Genome analysis of three Frankia sp. strains has revealed a high number of transposable elements in two of the strains. Twelve out of the 20 major families of bacterial Insertion Sequence (IS) elements are represented in the 148 annotated transposases of Frankia strain HFPCcI3 (CcI3) comprising 3% of its total coding sequences (CDS). EAN1pec (EAN) has 183 transposase ORFs from 13 IS families comprising 2.2% of its CDS. Strain ACN14a (ACN) differs significantly from the other strains with only 33 transposase ORFs (0.5% of the total CDS) from 9 IS families.
Insertion sequences in the Frankia genomes were analyzed using BLAST searches, PHYML phylogenies and the IRF (Inverted Repeat Finder) algorithms.
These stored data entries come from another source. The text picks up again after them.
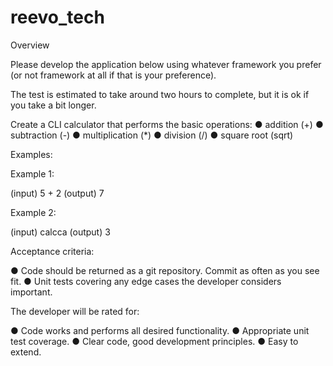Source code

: # reevo_tech
Overview

Please develop the application below using whatever framework you prefer (or not framework at all if that is your preference).

The test is estimated to take around two hours to complete, but it is ok if you take a bit longer.


Create a CLI calculator that performs the basic operations:
●	addition (+)
●	subtraction (-)
●	multiplication (*)
●	division (/)
●	square root (sqrt)


Examples:


Example 1:

(input)
5 + 2
(output)
7


Example 2:

(input)
calcca
(output)
3

Acceptance criteria:

●	Code should be returned as a git repository. Commit as often as you see fit.
●	Unit tests covering any edge cases the developer considers important.






The developer will be rated for:


●	Code works and performs all desired functionality.
●	Appropriate unit test coverage.
●	Clear code, good development principles.
●	Easy to extend.



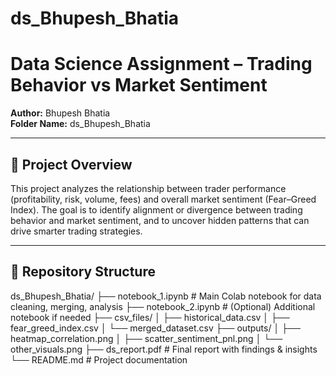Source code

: # ds_Bhupesh_Bhatia
# Data Science Assignment – Trading Behavior vs Market Sentiment
**Author:** Bhupesh Bhatia  
**Folder Name:** ds_Bhupesh_Bhatia  

---

## 📌 Project Overview
This project analyzes the relationship between trader performance (profitability, risk, volume, fees) and overall market sentiment (Fear–Greed Index). The goal is to identify alignment or divergence between trading behavior and market sentiment, and to uncover hidden patterns that can drive smarter trading strategies.

---

## 📂 Repository Structure

ds_Bhupesh_Bhatia/
├── notebook_1.ipynb # Main Colab notebook for data cleaning, merging, analysis
├── notebook_2.ipynb # (Optional) Additional notebook if needed
├── csv_files/
│ ├── historical_data.csv
│ ├── fear_greed_index.csv
│ └── merged_dataset.csv
├── outputs/
│ ├── heatmap_correlation.png
│ ├── scatter_sentiment_pnl.png
│ └── other_visuals.png
├── ds_report.pdf # Final report with findings & insights
└── README.md # Project documentation

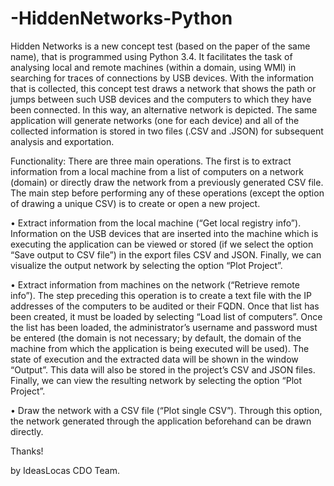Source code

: # -HiddenNetworks-Python

Hidden Networks is a new concept test (based on the paper of the same name), that is programmed using Python 3.4. It facilitates the task of analysing local and remote machines (within a domain, using WMI) in searching for traces of connections by USB devices. With the information that is collected, this concept test draws a network that shows the path or jumps between such USB devices and the computers to which they have been connected. In this way, an alternative network is depicted. The same application will generate networks (one for each device) and all of the collected information is stored in two files (.CSV and .JSON) for subsequent analysis and exportation. 

Functionality: There are three main operations. The first is to extract information from a local machine from a list of computers on a network (domain) or directly draw the network from a previously generated CSV file. The main step before performing any of these operations (except the option of drawing a unique CSV) is to create or open a new project.

•	Extract information from the local machine (“Get local registry info”). Information on the USB devices that are inserted into the machine which is executing the application can be viewed or stored (if we select the option “Save output to CSV file”) in the export files CSV and JSON. Finally, we can visualize the output network by selecting the option “Plot Project”. 

•	Extract information from machines on the network (“Retrieve remote info”). The step preceding this operation is to create a text file with the IP addresses of the computers to be audited or their FQDN. Once that list has been created, it must be loaded by selecting “Load list of computers”. Once the list has been loaded, the administrator’s username and password must be entered (the domain is not necessary; by default, the domain of the machine from which the application is being executed will be used). The state of execution and the extracted data will be shown in the window “Output”. This data will also be stored in the project’s CSV and JSON files. Finally, we can view the resulting network by selecting the option “Plot Project”.

•	Draw the network with a CSV file (“Plot single CSV”). Through this option, the network generated through the application beforehand can be drawn directly.

Thanks!

by IdeasLocas CDO Team.
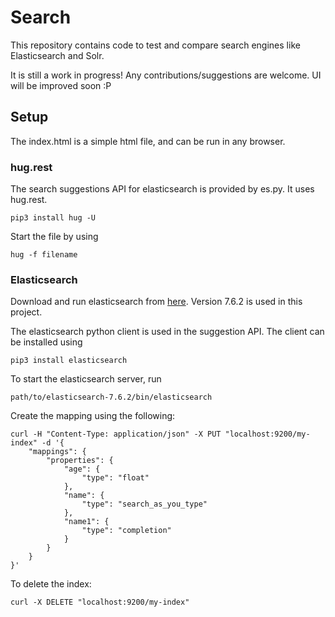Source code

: # Search
This repository contains code to test and compare search engines like Elasticsearch and Solr.

It is still a work in progress! Any contributions/suggestions are welcome. UI will be improved soon :P

## Setup
The index.html is a simple html file, and can be run in any browser.

### hug.rest
The search suggestions API for elasticsearch is provided by es.py. It uses hug.rest.

    pip3 install hug -U

Start the file by using

    hug -f filename

### Elasticsearch
Download and run elasticsearch from [here](https://www.elastic.co/downloads/elasticsearch). Version 7.6.2 is used in this project.

The elasticsearch python client is used in the suggestion API. The client can be installed using

    pip3 install elasticsearch

To start the elasticsearch server, run

    path/to/elasticsearch-7.6.2/bin/elasticsearch

Create the mapping using the following:

    curl -H "Content-Type: application/json" -X PUT "localhost:9200/my-index" -d '{
        "mappings": {
            "properties": {
                "age": {
                    "type": "float"
                },
                "name": {
                    "type": "search_as_you_type"
                },
                "name1": {
                    "type": "completion"
                }
            }
        }
    }'

To delete the index:

    curl -X DELETE "localhost:9200/my-index"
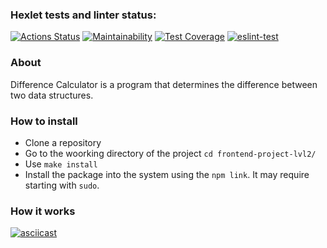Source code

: ### Hexlet tests and linter status:
[![Actions Status](https://github.com/bogdan-ho/frontend-project-lvl2/workflows/hexlet-check/badge.svg)](https://github.com/bogdan-ho/frontend-project-lvl2/actions)
[![Maintainability](https://api.codeclimate.com/v1/badges/6a6a42a31b2d693da17c/maintainability)](https://codeclimate.com/github/bogdan-ho/frontend-project-lvl2/maintainability)
[![Test Coverage](https://api.codeclimate.com/v1/badges/6a6a42a31b2d693da17c/test_coverage)](https://codeclimate.com/github/bogdan-ho/frontend-project-lvl2/test_coverage)
[![eslint-test](https://github.com/bogdan-ho/frontend-project-lvl2/actions/workflows/eslint-test.yml/badge.svg?branch=main)](https://github.com/bogdan-ho/frontend-project-lvl2/actions/workflows/eslint-test.yml)

### About
Difference Calculator is a program that determines the difference between two data structures.

### How to install
- Clone a repository
- Go to the woorking directory of the project `cd frontend-project-lvl2/`
- Use `make install`
- Install the package into the system using the `npm link`. It may require starting with `sudo`.

### How it works
[![asciicast](https://asciinema.org/a/ys0Tew22w7JLufq932vKHR8b6.svg)](https://asciinema.org/a/ys0Tew22w7JLufq932vKHR8b6)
To identify putative or decaying IS elements, a PSI-TBLASTN search was performed on all three genomes, identifying 36%, 39% and 12% additional putative transposase ORFs than originally annotated in strains CcI3, EAN and ACN, respectively. The distribution of transposase ORFs in each strain was then analysed using a sliding window, revealing significant clustering of elements in regions of the EAN and CcI3 genomes. Lastly the three genomes were aligned with the MAUVE multiple genome alignment tool, revealing several Large Chromosome Rearrangement (LCR) events; many of which correlate to transposase clusters.
Analysis of transposase ORFs in Frankia sp. revealed low inter-strain diversity of transposases, suggesting that the majority of transposase proliferation occurred without recent horizontal transfer of novel mobile elements from outside the genus. Exceptions to this include representatives from the IS3 family in strain EAN and seven IS4 transposases in all three strains that have a lower G+C content, suggesting recent horizontal transfer. The clustering of transposase ORFs near LCRs revealed a tendency for IS elements to be associated with regions of chromosome instability in the three strains. The results of this study suggest that IS elements may help drive chromosome differences in different Frankia sp. strains as they have adapted to a variety of hosts and environments.